Cuban Missile Crisis begins
The Cuban Missile Crisis, 1962: The Missiles of October
Most historians agree that the world has never come closer to nuclear war than it did during a thirteen-day period in October 1962, after the revelation that the Soviet Union had stationed several medium-range ballistic missiles in Cuba. This lesson will examine how this crisis developed, how the Kennedy administration chose to respond, and how the situation was ultimately resolved. By examining both government documents and photographs students will put themselves into the role of President Kennedy during this crucial period, considering the advice of key administration figures and deciding on a course of action.
Evaluate the Soviet Union's justification for placing missiles in Cuba.
Analyze the competing perspectives within the U.S. and the Soviet Union regarding how to respond to the threat in Cuba.
Evaluate President Kennedy's decision to "quarantine" Cuba and compare it to other Cold War era policies.
Analyze the correspondence and diplomatic maneuvers used by the U.S. and Soviet Union.
Evaluate the short and long term consequences of the Cuban Missile Crisis.
Why did the Soviet Union place missiles in Cuba?
What were the short and long term consequences of the Cuban Missile Crisis?
History & Social Studies
Cuban Missile Crisis Interactive
This interactive puts the student in the role of President Kennedy, having to decide among several options for responding to the presence of Soviet missiles in Cuba.
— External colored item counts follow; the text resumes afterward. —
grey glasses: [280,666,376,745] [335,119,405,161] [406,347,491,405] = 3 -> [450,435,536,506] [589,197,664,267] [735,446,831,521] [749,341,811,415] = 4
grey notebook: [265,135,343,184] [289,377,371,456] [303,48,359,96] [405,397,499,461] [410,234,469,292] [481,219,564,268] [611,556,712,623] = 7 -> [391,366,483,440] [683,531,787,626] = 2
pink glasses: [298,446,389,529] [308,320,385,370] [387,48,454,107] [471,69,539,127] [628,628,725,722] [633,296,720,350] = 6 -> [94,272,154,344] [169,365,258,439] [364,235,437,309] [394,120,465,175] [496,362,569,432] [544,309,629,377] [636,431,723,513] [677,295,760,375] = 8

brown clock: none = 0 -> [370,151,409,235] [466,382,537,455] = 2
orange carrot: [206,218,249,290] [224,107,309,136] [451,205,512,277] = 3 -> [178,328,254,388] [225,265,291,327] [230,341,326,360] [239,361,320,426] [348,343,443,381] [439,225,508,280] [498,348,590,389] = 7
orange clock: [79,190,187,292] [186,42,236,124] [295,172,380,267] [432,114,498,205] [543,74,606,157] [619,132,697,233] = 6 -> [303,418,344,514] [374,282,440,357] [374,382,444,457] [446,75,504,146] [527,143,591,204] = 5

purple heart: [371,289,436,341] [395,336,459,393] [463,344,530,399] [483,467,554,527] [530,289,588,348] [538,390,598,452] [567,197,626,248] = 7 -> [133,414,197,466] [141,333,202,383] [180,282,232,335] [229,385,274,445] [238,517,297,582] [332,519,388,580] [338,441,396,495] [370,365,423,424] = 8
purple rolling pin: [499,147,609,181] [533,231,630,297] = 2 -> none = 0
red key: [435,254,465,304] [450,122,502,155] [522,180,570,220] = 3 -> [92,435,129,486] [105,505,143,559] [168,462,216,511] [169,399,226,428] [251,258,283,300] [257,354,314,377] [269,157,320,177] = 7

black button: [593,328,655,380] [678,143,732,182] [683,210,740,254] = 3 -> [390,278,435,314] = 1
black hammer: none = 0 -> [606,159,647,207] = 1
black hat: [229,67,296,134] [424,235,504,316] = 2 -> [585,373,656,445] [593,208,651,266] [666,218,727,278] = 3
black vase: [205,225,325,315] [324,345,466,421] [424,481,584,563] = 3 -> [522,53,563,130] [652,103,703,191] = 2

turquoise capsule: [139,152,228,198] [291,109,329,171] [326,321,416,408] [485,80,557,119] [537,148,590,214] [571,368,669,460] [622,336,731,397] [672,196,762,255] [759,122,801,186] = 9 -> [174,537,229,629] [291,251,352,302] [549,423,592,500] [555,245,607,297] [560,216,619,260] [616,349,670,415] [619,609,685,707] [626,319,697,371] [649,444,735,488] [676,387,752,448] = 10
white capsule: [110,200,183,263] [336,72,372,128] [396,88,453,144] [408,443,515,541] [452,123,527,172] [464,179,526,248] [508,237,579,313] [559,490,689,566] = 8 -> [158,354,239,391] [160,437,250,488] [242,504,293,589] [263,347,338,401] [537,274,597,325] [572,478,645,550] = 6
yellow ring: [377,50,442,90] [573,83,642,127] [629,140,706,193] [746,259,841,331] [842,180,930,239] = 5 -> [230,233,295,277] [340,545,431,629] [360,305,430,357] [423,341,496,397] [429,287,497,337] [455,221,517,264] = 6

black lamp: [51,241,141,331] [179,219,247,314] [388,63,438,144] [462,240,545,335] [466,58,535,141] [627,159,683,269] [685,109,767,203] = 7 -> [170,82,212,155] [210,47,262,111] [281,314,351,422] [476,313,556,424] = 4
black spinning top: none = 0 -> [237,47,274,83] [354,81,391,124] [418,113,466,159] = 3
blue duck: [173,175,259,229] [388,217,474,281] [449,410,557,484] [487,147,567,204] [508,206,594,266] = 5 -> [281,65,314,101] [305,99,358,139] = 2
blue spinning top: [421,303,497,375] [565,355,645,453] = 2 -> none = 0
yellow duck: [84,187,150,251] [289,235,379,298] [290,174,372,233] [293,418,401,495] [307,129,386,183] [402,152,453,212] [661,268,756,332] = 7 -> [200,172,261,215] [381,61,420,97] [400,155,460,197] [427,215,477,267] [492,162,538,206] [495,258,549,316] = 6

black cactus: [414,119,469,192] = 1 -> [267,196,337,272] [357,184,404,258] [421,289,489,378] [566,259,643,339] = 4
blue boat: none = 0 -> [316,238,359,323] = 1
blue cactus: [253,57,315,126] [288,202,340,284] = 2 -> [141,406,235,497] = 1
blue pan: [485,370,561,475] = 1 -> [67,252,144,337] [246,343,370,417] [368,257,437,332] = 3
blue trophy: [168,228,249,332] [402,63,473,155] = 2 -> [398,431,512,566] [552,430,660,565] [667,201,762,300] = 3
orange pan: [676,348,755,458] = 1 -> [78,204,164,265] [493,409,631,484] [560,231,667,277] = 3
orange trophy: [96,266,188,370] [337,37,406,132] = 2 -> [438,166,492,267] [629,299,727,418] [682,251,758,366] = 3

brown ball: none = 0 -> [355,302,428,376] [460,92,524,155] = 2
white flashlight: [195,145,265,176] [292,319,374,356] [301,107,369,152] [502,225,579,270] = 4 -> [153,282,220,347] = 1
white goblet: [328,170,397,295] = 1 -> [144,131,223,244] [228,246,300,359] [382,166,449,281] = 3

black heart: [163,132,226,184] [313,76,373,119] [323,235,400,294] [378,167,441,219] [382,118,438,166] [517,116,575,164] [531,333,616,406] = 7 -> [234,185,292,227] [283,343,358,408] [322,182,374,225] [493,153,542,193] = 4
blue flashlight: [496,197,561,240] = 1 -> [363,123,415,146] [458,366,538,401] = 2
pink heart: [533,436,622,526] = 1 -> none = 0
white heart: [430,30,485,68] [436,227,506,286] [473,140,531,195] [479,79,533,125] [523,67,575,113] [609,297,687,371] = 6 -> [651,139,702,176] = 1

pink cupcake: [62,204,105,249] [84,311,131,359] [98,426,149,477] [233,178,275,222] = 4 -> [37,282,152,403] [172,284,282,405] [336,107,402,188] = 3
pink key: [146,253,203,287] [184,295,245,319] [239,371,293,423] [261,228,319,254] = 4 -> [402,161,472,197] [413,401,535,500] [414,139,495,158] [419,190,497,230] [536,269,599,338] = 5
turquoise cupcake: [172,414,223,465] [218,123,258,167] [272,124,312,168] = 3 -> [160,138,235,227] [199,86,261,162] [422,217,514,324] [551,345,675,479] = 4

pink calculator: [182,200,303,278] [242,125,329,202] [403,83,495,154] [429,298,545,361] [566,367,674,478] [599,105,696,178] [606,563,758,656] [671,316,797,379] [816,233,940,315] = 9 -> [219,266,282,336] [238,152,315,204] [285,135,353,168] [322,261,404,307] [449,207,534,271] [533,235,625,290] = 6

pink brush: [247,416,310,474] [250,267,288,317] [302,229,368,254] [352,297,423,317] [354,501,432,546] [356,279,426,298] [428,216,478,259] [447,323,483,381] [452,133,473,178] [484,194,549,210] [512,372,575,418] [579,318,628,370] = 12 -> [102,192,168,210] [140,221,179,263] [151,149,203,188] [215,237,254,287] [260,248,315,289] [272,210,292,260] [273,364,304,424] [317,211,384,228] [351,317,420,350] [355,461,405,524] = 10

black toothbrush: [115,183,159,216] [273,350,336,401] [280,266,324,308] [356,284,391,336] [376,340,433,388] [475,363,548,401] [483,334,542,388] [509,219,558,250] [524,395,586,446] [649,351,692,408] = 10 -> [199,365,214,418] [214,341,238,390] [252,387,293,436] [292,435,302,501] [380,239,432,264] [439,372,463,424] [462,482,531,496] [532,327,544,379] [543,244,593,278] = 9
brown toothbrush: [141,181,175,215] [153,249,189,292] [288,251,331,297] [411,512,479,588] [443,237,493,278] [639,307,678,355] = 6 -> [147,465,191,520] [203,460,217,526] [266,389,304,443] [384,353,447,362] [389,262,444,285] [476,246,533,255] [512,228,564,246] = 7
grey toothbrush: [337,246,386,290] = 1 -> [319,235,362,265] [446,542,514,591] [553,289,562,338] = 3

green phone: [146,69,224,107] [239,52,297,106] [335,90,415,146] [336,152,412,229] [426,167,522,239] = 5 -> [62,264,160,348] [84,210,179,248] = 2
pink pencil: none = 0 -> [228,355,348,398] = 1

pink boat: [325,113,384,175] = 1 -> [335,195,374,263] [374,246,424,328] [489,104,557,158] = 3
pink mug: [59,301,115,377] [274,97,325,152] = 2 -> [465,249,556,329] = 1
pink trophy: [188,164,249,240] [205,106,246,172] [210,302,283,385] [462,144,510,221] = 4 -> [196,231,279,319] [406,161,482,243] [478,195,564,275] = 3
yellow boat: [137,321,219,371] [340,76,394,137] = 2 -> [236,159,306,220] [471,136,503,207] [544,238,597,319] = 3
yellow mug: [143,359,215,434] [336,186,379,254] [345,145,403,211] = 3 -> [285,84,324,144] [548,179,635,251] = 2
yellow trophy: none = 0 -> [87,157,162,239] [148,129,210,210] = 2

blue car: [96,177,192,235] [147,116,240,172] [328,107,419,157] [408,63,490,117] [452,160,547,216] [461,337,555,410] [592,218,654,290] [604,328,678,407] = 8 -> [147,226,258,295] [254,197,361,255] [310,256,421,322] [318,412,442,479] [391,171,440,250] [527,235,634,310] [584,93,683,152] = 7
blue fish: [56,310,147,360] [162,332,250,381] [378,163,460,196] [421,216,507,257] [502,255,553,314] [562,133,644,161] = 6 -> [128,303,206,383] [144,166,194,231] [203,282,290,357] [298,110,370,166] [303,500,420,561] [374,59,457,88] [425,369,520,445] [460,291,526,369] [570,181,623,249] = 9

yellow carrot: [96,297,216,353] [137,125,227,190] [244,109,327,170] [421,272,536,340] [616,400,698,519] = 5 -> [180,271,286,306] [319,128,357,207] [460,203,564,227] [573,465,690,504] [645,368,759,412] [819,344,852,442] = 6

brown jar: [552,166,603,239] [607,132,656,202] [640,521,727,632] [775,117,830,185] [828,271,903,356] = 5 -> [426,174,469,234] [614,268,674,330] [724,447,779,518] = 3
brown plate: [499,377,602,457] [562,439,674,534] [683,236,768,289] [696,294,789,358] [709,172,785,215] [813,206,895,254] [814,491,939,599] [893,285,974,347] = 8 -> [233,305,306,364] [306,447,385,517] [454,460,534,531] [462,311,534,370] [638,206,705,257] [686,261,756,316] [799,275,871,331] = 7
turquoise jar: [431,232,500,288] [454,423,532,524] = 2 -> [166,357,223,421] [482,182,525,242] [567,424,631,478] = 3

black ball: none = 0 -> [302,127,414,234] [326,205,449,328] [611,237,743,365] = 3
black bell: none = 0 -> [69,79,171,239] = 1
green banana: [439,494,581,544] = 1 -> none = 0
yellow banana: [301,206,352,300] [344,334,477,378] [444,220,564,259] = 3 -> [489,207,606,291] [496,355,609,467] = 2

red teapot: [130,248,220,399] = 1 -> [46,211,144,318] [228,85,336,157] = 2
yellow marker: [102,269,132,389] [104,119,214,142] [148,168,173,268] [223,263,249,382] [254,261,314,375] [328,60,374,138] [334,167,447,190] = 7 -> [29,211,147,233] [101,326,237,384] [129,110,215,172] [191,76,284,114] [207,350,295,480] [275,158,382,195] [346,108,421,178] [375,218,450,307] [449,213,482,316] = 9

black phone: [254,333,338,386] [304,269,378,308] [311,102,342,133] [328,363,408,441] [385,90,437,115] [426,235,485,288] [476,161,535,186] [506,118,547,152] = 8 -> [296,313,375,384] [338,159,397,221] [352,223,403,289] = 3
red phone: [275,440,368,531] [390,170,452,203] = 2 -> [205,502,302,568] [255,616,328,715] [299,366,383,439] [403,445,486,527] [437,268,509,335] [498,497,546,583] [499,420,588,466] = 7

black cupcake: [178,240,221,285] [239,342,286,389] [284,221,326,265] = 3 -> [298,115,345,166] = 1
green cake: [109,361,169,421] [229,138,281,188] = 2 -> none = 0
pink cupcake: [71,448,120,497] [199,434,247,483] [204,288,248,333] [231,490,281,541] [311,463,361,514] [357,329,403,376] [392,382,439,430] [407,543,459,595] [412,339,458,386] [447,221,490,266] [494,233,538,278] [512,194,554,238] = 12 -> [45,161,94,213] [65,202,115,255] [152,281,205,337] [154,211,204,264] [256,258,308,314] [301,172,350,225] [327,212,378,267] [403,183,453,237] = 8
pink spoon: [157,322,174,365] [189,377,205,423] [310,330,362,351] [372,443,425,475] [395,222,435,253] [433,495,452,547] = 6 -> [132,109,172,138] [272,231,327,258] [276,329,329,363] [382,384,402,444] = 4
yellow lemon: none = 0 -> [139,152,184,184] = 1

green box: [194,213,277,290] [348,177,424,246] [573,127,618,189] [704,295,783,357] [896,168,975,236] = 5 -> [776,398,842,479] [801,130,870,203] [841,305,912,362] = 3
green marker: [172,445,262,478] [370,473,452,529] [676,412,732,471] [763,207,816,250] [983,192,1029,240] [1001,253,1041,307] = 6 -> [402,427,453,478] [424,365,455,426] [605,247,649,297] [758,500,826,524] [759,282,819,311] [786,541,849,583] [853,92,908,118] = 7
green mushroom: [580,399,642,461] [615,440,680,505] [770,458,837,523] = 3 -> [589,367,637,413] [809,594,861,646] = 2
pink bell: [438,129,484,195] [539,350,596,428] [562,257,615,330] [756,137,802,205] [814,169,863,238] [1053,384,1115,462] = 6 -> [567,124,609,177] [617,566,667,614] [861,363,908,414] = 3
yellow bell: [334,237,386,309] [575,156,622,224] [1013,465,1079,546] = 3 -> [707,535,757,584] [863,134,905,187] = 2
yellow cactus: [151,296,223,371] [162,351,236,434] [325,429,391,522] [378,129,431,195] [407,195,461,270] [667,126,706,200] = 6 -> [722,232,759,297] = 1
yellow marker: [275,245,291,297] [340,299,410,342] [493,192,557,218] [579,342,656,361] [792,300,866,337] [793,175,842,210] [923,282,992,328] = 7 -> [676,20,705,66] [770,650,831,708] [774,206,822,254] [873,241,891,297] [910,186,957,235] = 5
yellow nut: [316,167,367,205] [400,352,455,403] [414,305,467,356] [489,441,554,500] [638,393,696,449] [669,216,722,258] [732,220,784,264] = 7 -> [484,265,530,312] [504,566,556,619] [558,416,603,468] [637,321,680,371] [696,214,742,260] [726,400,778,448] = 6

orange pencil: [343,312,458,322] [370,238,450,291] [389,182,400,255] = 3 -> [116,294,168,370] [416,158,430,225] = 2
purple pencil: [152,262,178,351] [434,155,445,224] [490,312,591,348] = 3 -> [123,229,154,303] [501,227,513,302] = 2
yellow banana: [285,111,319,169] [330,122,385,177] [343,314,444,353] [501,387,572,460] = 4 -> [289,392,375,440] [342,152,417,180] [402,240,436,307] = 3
By clicking on the names of individual advisers, students can read the views of men such as Secretary of State Dean Rusk, Secretary of Defense Robert McNamara, and Attorney General Robert Kennedy. After studying the strengths and weaknesses of each option, the student will be asked to choose an option, which will then bring up a new window that evaluates the response.
Note: This interactive uses Adobe Flash.
An alternative is the interactive The World on the Brink: John F. Kennedy and the Cuban Missile Crisis, created by the JFK Presidential Library. In this interactive, students work with primary sources from the 13 days of the crisis, including photographs, daily schedules, audio recordings, correspondence, maps, and newspaper reports.
These interactives can be used in the EDSITEment lesson plan The Cuban Missile Crisis, 1962: The Missiles of October.